COVID-19 Impact and Tourism Recovery Geopolitics: A Paradox in Tanzania
Keywords:COVID-19 pandemic, tourism, recovery strategy, geopolitics, Tanzania
Responses to recover from the first wave of COVID-19 crisis created a divide globally partly as some countries interpreted the pandemic defiantly, aptly to rescue their tourism, among other sectors. A lasting tragedy of the pandemic impact continues to particularly frustrate global tourism mobility unless strategic consensus is found. The strategy that Tanzania adopted to restore tourism early amidst the pandemic is examined in this article. It draws from headlines, surveys, tourist arrival statistics and interviews with industry actors. Findings revealed that from 16th March 2020, Tanzania reported coronavirus infections and few associated COVID-19 deaths for nearly three months after the pandemic outbreak. Airspace and border closures from 20th March halted tourist arrivals resulting to business closures, unemployment and severe revenue loss. Reopening of international gateways from May 2020, through adopting standard operating procedures, reverted a sharp decline of arrivals experienced in April-May to a gradual increase of arrivals from June onwards.

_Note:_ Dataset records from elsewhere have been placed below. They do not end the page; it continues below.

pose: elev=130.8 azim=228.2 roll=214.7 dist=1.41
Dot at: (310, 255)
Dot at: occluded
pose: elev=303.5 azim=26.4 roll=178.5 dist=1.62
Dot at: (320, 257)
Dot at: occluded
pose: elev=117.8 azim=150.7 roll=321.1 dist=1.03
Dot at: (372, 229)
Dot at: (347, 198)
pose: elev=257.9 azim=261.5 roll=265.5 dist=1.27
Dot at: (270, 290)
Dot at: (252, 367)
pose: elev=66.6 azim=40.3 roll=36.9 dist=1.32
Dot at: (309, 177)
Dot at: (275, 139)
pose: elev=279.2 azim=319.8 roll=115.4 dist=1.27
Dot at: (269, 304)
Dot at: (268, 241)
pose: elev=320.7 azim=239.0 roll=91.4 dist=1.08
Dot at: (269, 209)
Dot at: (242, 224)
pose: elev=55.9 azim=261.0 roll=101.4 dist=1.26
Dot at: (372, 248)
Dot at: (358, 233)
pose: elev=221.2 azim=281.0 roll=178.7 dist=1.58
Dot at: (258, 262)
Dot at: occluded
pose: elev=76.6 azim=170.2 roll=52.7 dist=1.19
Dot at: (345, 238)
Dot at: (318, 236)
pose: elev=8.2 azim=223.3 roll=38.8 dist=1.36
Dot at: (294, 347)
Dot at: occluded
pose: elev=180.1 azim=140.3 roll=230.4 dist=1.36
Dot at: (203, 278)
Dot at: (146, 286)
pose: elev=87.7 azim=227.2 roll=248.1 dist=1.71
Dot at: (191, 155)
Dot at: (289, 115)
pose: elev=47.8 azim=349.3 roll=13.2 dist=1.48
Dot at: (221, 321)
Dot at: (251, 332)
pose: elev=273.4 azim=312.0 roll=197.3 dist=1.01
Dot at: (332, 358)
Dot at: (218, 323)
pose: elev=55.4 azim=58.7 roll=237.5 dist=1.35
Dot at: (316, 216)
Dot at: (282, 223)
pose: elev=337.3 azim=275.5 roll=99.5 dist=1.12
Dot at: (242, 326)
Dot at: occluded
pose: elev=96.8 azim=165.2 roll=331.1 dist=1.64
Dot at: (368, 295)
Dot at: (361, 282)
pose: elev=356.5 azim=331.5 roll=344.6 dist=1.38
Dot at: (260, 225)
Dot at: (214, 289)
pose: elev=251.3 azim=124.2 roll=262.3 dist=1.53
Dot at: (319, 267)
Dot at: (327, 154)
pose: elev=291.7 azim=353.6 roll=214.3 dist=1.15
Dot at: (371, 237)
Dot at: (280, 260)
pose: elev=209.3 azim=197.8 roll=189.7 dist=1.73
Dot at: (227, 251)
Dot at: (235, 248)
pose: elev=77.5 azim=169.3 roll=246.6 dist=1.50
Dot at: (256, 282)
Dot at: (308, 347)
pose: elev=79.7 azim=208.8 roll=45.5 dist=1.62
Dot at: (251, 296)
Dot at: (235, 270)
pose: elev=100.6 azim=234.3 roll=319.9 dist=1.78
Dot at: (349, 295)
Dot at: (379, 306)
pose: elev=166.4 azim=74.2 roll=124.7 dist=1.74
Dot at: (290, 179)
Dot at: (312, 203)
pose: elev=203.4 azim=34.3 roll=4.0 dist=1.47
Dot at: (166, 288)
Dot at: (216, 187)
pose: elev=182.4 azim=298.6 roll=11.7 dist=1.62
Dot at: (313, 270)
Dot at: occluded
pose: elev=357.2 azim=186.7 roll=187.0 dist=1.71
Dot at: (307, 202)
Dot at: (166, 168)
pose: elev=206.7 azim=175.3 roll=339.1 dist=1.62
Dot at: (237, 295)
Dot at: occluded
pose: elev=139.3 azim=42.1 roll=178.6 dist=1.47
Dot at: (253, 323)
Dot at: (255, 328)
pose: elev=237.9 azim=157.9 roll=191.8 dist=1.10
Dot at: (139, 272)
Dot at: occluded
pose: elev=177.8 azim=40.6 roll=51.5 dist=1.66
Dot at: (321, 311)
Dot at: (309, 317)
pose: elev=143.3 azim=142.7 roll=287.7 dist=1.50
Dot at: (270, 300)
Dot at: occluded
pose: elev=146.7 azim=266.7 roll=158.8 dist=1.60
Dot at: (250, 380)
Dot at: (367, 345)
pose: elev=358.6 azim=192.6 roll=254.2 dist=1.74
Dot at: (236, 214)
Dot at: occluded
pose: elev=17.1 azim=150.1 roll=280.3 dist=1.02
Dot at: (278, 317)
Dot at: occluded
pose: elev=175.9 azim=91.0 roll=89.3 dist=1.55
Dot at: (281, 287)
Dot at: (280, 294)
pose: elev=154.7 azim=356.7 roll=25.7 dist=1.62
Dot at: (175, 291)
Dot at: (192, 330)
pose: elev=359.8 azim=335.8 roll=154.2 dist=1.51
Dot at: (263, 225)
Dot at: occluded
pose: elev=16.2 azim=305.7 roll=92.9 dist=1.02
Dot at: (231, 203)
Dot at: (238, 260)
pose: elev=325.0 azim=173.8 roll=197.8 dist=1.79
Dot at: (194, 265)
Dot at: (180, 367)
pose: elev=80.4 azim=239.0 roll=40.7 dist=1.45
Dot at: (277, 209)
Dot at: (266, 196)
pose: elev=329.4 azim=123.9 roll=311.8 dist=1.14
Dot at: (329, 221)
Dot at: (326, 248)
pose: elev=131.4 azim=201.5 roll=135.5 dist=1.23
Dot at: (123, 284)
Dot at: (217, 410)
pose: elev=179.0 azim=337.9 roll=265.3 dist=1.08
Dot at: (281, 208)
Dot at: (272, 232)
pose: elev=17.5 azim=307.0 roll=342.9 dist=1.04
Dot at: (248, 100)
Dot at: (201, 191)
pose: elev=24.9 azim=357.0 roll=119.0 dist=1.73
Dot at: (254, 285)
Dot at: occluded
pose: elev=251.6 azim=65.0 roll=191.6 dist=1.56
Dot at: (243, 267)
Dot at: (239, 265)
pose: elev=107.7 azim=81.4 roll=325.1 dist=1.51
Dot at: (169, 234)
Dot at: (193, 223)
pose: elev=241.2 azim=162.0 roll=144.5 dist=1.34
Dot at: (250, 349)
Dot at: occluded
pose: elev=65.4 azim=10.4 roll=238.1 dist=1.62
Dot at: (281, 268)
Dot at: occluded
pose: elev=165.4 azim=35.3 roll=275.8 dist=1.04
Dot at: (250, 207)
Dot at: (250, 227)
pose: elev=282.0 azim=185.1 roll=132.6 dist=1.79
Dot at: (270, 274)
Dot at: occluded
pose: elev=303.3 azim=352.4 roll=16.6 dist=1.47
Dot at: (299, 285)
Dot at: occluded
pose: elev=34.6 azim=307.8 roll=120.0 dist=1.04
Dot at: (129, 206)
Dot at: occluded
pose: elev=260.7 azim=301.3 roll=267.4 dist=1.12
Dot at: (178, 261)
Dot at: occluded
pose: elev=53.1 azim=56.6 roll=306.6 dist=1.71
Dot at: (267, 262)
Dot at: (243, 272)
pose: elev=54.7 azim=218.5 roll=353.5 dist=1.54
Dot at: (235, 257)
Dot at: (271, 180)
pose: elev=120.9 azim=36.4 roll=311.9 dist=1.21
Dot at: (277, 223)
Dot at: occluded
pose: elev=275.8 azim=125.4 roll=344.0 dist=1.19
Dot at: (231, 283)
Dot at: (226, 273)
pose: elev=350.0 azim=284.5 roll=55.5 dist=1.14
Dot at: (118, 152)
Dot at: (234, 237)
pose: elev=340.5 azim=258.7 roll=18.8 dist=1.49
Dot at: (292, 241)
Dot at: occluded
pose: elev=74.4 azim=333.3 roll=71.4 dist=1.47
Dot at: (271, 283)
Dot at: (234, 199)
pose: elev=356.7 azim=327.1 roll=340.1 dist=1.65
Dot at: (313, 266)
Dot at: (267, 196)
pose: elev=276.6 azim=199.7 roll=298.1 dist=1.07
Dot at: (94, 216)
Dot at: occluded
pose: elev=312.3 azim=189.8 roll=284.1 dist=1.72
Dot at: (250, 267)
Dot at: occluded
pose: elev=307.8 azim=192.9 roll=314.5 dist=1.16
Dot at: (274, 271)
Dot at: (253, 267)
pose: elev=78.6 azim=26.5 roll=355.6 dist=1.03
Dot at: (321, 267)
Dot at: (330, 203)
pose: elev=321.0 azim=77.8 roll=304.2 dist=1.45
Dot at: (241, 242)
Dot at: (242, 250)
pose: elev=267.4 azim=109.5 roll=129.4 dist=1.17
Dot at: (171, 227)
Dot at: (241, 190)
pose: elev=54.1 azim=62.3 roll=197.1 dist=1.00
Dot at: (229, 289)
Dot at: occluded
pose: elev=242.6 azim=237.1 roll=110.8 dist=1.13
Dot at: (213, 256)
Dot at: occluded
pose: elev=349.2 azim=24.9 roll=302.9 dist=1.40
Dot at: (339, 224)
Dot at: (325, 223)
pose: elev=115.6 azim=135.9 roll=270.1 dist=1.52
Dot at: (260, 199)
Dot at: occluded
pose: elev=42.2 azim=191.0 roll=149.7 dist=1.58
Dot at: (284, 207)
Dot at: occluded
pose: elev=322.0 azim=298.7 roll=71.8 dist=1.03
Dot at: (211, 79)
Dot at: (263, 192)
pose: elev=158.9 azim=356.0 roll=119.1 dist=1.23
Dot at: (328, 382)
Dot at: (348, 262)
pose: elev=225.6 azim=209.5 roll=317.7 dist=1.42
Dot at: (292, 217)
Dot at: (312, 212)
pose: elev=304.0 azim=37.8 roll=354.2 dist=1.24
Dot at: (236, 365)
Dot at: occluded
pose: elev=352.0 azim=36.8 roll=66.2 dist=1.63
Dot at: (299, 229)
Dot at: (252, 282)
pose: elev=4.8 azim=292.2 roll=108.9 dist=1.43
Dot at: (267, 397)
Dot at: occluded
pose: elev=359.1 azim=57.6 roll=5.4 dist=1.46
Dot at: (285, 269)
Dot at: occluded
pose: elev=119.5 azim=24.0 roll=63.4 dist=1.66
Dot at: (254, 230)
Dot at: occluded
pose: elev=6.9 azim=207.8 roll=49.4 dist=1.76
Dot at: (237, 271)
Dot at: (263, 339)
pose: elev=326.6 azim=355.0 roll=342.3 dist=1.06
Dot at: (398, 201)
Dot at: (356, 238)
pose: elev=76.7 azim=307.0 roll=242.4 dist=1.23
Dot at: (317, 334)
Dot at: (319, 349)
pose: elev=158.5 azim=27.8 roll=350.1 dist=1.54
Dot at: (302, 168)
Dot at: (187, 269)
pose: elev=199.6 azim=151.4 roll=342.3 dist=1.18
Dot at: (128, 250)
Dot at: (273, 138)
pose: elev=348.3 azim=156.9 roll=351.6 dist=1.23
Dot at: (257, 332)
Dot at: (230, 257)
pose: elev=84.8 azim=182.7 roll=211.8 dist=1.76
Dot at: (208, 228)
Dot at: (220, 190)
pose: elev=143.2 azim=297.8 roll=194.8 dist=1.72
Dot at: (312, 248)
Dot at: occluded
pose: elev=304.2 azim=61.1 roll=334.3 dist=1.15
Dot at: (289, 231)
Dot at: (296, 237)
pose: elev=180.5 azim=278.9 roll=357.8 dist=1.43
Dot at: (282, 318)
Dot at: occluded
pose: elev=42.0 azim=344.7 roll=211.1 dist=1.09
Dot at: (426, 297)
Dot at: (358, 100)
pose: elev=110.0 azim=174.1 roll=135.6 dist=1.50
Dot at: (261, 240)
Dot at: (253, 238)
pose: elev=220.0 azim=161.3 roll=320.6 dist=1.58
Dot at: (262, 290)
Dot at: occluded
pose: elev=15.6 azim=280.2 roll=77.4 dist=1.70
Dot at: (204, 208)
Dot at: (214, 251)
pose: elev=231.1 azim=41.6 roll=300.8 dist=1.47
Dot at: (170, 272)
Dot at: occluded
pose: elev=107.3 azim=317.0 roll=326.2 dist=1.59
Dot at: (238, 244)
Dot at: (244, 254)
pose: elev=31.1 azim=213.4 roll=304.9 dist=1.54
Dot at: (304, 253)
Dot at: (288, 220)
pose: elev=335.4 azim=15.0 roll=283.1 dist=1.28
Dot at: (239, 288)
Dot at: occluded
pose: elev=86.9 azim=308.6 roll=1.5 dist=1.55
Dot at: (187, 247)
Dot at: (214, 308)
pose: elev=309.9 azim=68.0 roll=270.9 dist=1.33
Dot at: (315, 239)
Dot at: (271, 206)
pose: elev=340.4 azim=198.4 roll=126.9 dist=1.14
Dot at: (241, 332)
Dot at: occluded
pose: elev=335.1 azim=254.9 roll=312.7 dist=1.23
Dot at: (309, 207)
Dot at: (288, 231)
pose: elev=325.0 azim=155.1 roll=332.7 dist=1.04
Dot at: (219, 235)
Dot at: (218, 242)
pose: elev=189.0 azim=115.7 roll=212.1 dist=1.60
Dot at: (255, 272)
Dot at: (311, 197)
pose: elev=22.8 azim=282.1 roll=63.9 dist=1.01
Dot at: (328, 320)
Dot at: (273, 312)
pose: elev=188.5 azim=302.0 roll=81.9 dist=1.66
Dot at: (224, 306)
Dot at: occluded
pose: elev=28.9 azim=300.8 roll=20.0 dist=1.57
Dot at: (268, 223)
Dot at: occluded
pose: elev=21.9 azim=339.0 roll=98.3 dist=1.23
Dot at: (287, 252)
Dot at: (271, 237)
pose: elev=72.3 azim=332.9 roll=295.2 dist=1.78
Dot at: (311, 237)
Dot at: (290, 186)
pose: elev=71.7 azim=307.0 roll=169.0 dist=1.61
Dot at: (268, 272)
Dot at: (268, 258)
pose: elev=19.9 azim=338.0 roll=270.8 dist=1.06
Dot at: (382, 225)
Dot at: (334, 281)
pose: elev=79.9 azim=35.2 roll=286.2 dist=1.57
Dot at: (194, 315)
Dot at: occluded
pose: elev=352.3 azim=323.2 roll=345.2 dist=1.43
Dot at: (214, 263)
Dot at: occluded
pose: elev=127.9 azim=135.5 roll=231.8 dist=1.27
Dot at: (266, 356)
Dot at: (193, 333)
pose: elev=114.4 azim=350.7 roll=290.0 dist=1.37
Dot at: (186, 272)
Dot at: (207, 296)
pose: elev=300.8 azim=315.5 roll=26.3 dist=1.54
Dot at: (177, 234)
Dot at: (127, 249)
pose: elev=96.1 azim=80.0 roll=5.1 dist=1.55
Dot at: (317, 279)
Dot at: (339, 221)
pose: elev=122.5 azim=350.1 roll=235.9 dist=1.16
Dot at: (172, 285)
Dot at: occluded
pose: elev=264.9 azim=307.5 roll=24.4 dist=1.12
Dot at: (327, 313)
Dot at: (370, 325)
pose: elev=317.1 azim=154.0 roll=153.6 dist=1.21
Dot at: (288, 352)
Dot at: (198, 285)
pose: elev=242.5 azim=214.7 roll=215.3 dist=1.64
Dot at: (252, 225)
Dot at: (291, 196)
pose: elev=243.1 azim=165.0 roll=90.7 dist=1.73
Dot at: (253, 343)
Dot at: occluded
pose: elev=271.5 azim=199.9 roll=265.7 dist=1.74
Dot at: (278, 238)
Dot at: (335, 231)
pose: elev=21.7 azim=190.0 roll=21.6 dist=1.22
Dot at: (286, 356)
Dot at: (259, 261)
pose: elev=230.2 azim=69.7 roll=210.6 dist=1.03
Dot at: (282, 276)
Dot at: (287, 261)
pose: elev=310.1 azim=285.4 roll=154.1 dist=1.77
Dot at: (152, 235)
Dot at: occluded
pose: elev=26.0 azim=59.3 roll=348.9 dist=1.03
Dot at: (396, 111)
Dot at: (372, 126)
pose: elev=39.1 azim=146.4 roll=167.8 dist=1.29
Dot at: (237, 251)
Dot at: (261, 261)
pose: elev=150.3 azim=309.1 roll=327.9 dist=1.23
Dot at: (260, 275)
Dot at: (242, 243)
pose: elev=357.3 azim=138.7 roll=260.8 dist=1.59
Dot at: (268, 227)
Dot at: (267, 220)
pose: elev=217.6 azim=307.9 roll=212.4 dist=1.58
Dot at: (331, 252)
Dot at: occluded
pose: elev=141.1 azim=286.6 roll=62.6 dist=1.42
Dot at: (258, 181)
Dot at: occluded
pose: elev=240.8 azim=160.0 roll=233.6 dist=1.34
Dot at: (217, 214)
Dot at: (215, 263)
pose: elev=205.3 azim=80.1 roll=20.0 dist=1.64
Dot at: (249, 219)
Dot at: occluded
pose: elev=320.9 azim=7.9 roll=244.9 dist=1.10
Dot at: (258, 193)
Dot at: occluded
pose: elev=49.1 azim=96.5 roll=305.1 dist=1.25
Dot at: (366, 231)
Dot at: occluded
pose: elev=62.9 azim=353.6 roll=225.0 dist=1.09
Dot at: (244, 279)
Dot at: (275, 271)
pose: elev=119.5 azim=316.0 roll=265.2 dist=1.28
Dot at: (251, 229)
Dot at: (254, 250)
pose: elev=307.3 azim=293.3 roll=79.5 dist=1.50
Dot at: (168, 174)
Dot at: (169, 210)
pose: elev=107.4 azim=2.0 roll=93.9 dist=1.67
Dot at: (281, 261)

Despite the early reopening, the number of international tourist arrivals were far below the pre-crisis levels, implying that the country’s efforts were hardly resolving the tourism post-pandemic recovery paradox. Consensus is vital in restarting and sustaining post-pandemic tourism. This article contributes to the geopolitics of COVID-19, tourism recovery and resilience in Tanzania and globally, calling for continued collaboration among national and international tourism actors to chart out a post-pandemic sustainable tourism recovery strategy, as a policy response.